Excerpt to read —
....
In Sect. 4, in order to obtain Eq. (15) we conclude that \(M(SC^I)^t|\varPhi \rangle = |\varPhi \rangle \) [Eq. (13)] and \(M(SC^I)^t|\varPsi \rangle = |\varPsi \rangle \langle \varPsi |(SC^I)^t|\varPsi \rangle \) (Eq. (14)) when t is an even number. Here we give the proof of these conclusions. Firstly, we prove a hypothesis that the measurement operator M in Eq. (12) can be expressed as:

$$\begin{aligned} M = |\varPhi \rangle \langle \varPhi |+|\varPhi ^-\rangle \langle \varPhi ^-|+|\varPsi \rangle \langle \varPsi |+|\varPsi ^-\rangle \langle \varPsi ^-| \end{aligned}$$
(19)

where \(|\varPhi \rangle \) and \(|\varPsi \rangle \) are defined in Eq. (9), and

$$\begin{aligned} \begin{array}{rl} |\varPhi ^-\rangle =&{}\frac{1}{\sqrt{2}}(|1,2\rangle _1|1,2\rangle _2-|1,3\rangle _1|1,3\rangle _2) \\ |\varPsi ^-\rangle =&{}\frac{1}{\sqrt{2}}(|1,2\rangle _1|1,3\rangle _2-|1,3\rangle _1|1,2\rangle _2) \end{array} \end{aligned}$$
(20)

This hypothesis can be proved as follows:

Proof

Form Eqs. (9) and (20), we can verify that:

$$\begin{aligned} \begin{array}{c} |\varPhi \rangle \langle \varPhi |+|\varPhi ^-\rangle \langle \varPhi ^-|= (|1,2\rangle _1|1,2\rangle _2)(_1\langle 1,2|_2\langle 1,2|)+(|1,3\rangle _1|1,3\rangle _2)(_1\langle 1,3|_2\langle 1,3|) \\ |\varPsi \rangle \langle \varPsi |+|\varPsi ^-\rangle \langle \varPsi ^-|= (|1,2\rangle _1|1,3\rangle _2)(_1\langle 1,2|_2\langle 1,3|)+(|1,3\rangle _1|1,2\rangle _2)(_1\langle 1,3|_2\langle 1,2|) \end{array} \end{aligned}$$
(21)
....
Data entries
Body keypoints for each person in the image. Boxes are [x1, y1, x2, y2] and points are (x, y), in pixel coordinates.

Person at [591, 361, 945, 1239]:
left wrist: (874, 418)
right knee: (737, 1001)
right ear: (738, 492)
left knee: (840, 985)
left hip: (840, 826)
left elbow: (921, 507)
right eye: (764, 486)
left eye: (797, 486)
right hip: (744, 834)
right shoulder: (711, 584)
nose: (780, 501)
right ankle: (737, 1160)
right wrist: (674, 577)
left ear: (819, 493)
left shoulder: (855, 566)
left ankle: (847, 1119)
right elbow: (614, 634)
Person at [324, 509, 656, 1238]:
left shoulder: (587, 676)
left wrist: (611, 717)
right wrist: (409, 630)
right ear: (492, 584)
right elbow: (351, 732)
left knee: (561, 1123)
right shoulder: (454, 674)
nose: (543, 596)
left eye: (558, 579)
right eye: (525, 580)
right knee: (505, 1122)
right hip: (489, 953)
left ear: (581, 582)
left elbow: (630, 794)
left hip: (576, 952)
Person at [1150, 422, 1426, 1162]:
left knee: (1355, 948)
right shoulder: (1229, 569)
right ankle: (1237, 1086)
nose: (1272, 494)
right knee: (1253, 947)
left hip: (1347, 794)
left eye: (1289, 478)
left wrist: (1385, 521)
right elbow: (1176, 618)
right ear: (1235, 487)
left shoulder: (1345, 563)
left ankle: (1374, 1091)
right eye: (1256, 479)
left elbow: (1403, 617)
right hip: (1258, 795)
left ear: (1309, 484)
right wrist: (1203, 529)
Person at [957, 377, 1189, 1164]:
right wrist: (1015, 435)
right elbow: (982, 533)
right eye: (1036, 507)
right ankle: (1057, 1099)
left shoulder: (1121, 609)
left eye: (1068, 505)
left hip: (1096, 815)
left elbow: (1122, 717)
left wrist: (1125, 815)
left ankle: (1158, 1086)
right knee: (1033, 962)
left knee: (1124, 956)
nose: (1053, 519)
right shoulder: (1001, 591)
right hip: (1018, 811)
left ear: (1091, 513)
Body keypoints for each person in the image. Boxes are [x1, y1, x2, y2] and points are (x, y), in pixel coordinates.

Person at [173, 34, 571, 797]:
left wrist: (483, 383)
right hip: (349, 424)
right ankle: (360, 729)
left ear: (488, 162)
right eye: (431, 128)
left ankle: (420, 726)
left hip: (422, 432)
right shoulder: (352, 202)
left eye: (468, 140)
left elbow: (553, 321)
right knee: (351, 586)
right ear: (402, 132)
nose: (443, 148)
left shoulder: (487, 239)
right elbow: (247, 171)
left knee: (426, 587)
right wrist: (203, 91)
....
Task statement —
Extend the proof about the measurement operator M, continuing from the last equation shown.

Response to the task —
And we have the conclusion as follows:

$$\begin{aligned} \begin{array}{rl} M= &{} |1\rangle _{s_1}\langle 1|\otimes I_{c_1}\otimes |1\rangle _{s_2}\langle 1|\otimes I_{c_2} \\ = &{} |1\rangle _{s_1}\langle 1|\otimes \sum \nolimits _{i=1}^{N}{|i\rangle _{c_1}\langle i|}\otimes |1\rangle _{s_2}\langle 1|\otimes \sum \limits _{j=1}^{N}|j\rangle _{c_1}\langle j|\\ \end{array} \end{aligned}$$
(22)

Because the walkers only move along the edges of the graph, so the Hilbert space where the walkers evolve is actually

$$\begin{aligned} H' = \hbox {span}\left\{ |j,k\rangle _1|i,l\rangle _2: j,i=\{1,2,\ldots ,N\},(j,k)\in E\ \hbox {and}\ (i,l)\in E\right\} \end{aligned}$$
(23)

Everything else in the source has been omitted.